Images excluded, repeat each entry below exactly.

(DATASET CONTENT begins)

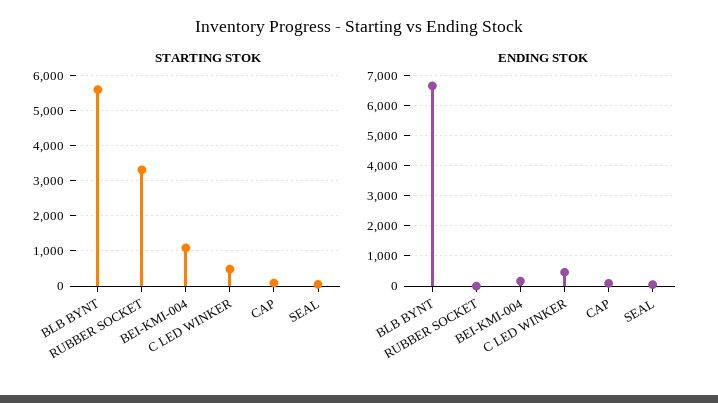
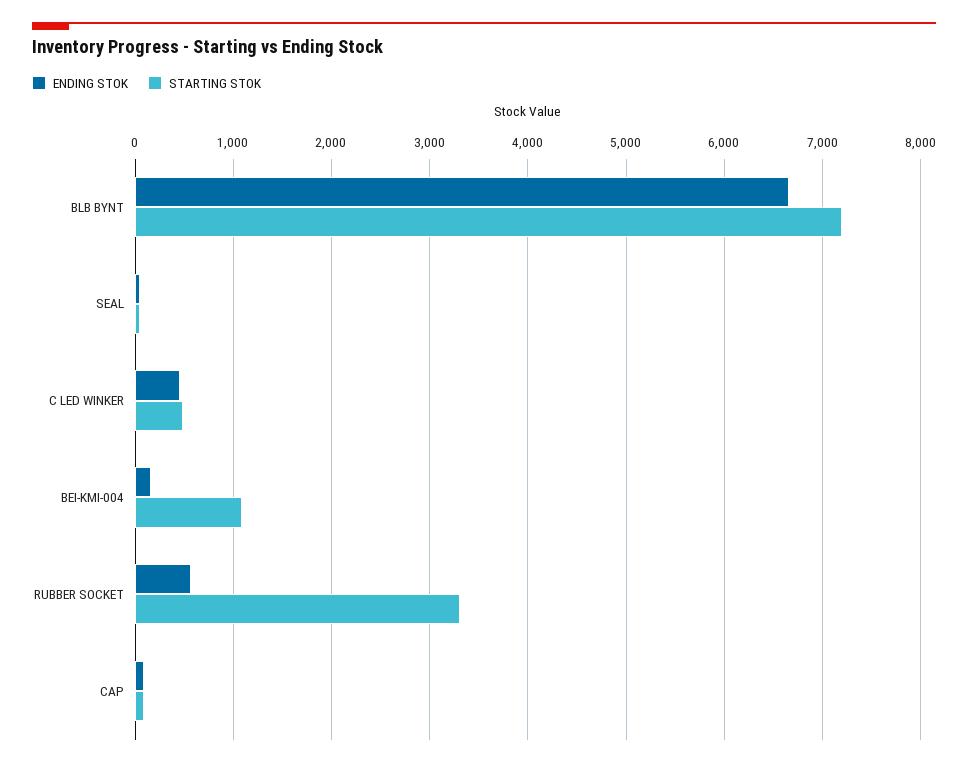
  {
    "STARTING STOK": {
-     "BLB BYNT": 5600,
+     "BLB BYNT": 7200,
      "RUBBER SOCKET": 3300,
      "BEI-KMI-004": 1100,
      "C LED WINKER": 500,
      "CAP": 100,
      "SEAL": 0
    },
    "ENDING STOK": {
      "BLB BYNT": 6700,
-     "RUBBER SOCKET": 0,
+     "RUBBER SOCKET": 600,
      "BEI-KMI-004": 200,
      "C LED WINKER": 500,
      "CAP": 100,
      "SEAL": 0
    }
  }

(DATASET CONTENT ends)

ANSWER SECTION
  {
    "STARTING STOK": {
-     "BLB BYNT": 5600,
+     "BLB BYNT": 7200,
      "RUBBER SOCKET": 3300,
      "BEI-KMI-004": 1100,
      "C LED WINKER": 500,
      "CAP": 100,
      "SEAL": 0
    },
    "ENDING STOK": {
      "BLB BYNT": 6700,
-     "RUBBER SOCKET": 0,
+     "RUBBER SOCKET": 600,
      "BEI-KMI-004": 200,
      "C LED WINKER": 500,
      "CAP": 100,
      "SEAL": 0
    }
  }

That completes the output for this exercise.